*Work request*.
Extend the question-and-answer thread on decoding packed messages from a byte array in C# past its final line, before the dataset entries.

*Extract to read*.
Question

We have an application where we need to de-serialize some data from one stream into multiple objects.

The Data array represents a number of messages of variable length packed together. There are no message delimiting codes in the stream.

We want to do something like:

void Decode(byte[] Data)  
{  
    Object0.ExtractMessage(Data);
    Object1.ExtractMessage(Data);
    Object2.ExtractMessage(Data);
    ...
}  

where each ProcessData call knows where to start in the array. Ideally we'd do this without passing a DataIx reference in.

To do this in C++ we'd just hand around a pointer into the array, and each ProcessData function would increment it as required.

Each object class knows how its own messages are serialized and can be relied upon (in C++) to return the pointer at the beginning of the next message in the stream.

Is there some inbuilt mechanism we can use to do this (without going unsafe)? The operation is high frequency (~10kps) and very lightweight. We also don't want to go copying or trimming the array.

Thanks for your help.

Was it helpful?

Solution

Could you not just pass in and return the array index? That is basically all that a pointer is anyway, an offset from a fixed memory location.

OTHER TIPS

Well this sounds like you want a simple stream (E.g. just use MemoryStream as a wrapper around your byte array: stream = new MemoryStream (data)). Just wrap the byte array into a stream and every object reads as much from the stream as it needs and then hands over the stream to the next item. It even has the benefit that you aren't forced to loading the entire byte-array at once.

Other than that you can use pointers in C# exactly the way you did in C++ (though pointers require the unsafe keyword and they are discouraged)

(Dataset entries)
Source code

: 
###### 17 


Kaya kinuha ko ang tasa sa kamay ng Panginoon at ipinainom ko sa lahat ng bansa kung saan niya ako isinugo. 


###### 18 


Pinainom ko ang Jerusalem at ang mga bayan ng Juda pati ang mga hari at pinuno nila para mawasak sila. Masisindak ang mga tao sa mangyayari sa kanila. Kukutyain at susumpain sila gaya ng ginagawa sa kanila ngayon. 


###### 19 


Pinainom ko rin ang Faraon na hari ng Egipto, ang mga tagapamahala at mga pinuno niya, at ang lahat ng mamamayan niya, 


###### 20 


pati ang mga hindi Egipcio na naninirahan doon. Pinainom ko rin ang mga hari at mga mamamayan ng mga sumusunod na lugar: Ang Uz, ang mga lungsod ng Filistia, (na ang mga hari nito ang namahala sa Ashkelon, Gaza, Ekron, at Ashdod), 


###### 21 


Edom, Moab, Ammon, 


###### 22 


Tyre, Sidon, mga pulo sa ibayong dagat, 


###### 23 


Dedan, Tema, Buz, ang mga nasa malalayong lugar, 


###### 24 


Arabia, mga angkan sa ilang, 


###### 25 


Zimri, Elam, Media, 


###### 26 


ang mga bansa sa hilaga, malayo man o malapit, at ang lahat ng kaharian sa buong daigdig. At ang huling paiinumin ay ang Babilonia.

*Task result*.
Alternatively you could just pass data and an index variable and then increment the index (which is, in effect, the same as using a pointer but doesn't need unsafe).

How about wrapping the data in a MemoryStream and then passing a StreamReader into the ExtractMessage method?

I guess several things come to mind.

You could simulate the action of the pointer by wrapping the byte[] in a class which also maintained the array offset. Whenever you access the array you would access it thru the class, probably via an accessor method, which returned the next byte and also incremented the offset variable. The class instance could be passed between the different ExtractMessage function calls.

How about using C++/CLI? This would allow you to use familiar C/C++ techniques, and yet be directly callable from C# without the dreaded interop.

Then of course there is the dreaded unsafe option, whereby you obtain a C# pointer to the byte[] and perform the required pointer arithmetic.

You could create a stream from the byte array.

Stream stream = new MemoryStream(data);

Then your processor's could work on streams instead.